Ensemble Hyperspectral Band Selection for Detecting Nitrogen Status in Grape Leaves
This work addresses nitrogen status detection in grapevines for agriculture, offering a potential improvement in remote sensing through customized multispectral sensors, but it is incremental as it builds on existing ensemble methods.
The study tackled the problem of identifying optimal spectral bands for nitrogen detection in grape leaves by applying ensemble feature selection to hyperspectral data from over 3,000 leaves, resulting in the selection of less than 0.45% of bands, which lie outside typical multispectral camera ranges.

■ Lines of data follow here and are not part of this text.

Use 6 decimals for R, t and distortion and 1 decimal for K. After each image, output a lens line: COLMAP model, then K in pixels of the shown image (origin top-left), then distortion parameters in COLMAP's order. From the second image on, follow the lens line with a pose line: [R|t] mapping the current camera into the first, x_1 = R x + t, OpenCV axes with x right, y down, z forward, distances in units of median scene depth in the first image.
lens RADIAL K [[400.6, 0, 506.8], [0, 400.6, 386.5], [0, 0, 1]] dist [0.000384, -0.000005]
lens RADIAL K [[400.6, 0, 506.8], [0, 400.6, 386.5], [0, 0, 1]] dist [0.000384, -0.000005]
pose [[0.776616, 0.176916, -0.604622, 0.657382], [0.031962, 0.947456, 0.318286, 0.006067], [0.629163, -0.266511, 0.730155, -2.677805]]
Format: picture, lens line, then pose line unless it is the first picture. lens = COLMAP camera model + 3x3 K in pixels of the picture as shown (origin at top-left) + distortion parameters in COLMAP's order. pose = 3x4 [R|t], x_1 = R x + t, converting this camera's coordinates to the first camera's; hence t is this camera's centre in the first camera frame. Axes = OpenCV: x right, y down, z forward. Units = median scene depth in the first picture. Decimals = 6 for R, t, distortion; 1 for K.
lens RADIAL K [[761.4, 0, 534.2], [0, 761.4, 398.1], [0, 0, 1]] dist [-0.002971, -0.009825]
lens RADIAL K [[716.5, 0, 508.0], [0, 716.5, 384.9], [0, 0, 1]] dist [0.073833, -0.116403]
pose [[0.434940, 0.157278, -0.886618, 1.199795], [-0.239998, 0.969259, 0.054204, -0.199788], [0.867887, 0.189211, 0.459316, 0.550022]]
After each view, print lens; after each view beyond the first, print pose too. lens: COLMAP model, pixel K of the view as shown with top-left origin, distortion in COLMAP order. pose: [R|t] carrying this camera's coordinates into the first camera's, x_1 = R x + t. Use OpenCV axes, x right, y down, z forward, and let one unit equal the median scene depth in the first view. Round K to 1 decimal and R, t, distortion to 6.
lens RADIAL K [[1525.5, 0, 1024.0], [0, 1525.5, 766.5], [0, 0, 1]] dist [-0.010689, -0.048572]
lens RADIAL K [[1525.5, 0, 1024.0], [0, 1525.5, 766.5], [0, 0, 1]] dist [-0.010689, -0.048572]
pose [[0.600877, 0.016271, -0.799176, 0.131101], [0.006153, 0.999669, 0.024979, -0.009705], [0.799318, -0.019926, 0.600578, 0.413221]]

The large data size and dimensionality of hyperspectral data demands complex processing and data analysis. Multispectral data do not suffer the same limitations, but are normally restricted to blue, green, red, red edge, and near infrared bands. This study aimed to identify the optimal set of spectral bands for nitrogen detection in grape leaves using ensemble feature selection on hyperspectral data from over 3,000 leaves from 150 Flame Seedless table grapevines. Six machine learning base rankers were included in the ensemble: random forest, LASSO, SelectKBest, ReliefF, SVM-RFE, and chaotic crow search algorithm (CCSA). The pipeline identified less than 0.45% of the bands as most informative about grape nitrogen status. The selected violet, yellow-orange, and shortwave infrared bands lie outside of the typical blue, green, red, red edge, and near infrared bands of commercial multispectral cameras, so the potential improvement in remote sensing of nitrogen in grapevines brought forth by a customized multispectral sensor centered at the selected bands is promising and worth further investigation. The proposed pipeline may also be used for application-specific multispectral sensor design in domains other than agriculture.